### Text block
++++

Resource links provided by the National Library of Medicine


Group/Cohort Intervention/treatment
Ketamine-based Protocol
The first 6 month period of the study will employ a ketamine-based protocol for prehospital agitation. There will be a tiered dosing protocol based on degree of agitation.
Other: Ketamine-based protocol
For profoundly agitated (physically violent) patients, intramuscular ketamine 5 mg/kg will be administered first line. For severely agitated patients, intramuscular ketamine 3 mg/kg will be administered first line.

Midazolam-based Protocol
The second 6 month period of the study will employ a midazolam-based protocol for prehospital agitation. There will again be a tiered dosing protocol based on degree of agitation.
Other: Midazolam-based protocol
For profoundly agitated patients, intramuscular midazolam 15 mg will be administered. For severely agitated patients, intramuscular midazolam 5 mg will be administered.




Primary Outcome Measures :
  1. Time from injection of drug to adequate sedation, defined as a score of +1 or less on the AMSS [ Time Frame: 2 hours ]

    The Altered Mental Status Scale (AMSS) is an integral ordinal scale evaluating both agitation and sedation with scores from -4 to +4. It was developed at our institution and has been internally and externally validated. This scale is a modified version of the Behavioral Activity Rating Scale with additional data points from the Observer's Assessment of Alertness Scale. Effectiveness of sedation will be defined as an AMSS score less than or equal to +1.

    AMSS will be determined by the treating paramedic, who will undergo training as a research associate prior to commencement of the study. Participants will be followed for the duration of agitation, an expected average of 2 hours.



Secondary Outcome Measures :
  1. Number of participants intubated [ Time Frame: 2 hours ]
    Participants will be followed for the duration of agitation, an expected average of 2 hours. Enrolling paramedics or research associates in the Emergency Department will record if the patient is intubated.

++++

### Task requirements
Decide whether each statement below agrees with the study description, and back each yes or no with the deciding words quoted from it.
1. Profoundly agitated patients under the ketamine-based protocol receive intramuscular ketamine 5 mg/kg first line.
2. The midazolam-based protocol is used during the first 6 month period of the study.
3. Scores on the Altered Mental Status Scale run from -4 to +4.

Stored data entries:
++++

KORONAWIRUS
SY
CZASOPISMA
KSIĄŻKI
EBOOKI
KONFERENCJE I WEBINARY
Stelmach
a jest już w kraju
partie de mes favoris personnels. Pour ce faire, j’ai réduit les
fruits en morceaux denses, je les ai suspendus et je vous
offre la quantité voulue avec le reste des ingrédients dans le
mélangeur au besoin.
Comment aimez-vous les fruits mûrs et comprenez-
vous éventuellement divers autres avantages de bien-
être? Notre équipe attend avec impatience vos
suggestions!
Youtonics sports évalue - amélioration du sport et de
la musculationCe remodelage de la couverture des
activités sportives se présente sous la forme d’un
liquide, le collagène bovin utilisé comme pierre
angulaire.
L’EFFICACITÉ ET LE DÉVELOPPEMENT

++++

### Response box
1. Yes: "For profoundly agitated (physically violent) patients, intramuscular ketamine 5 mg/kg will be administered first line."
2. No: "The second 6 month period of the study will employ a midazolam-based protocol for prehospital agitation."
3. Yes: "The Altered Mental Status Scale (AMSS) is an integral ordinal scale evaluating both agitation and sedation with scores from -4 to +4."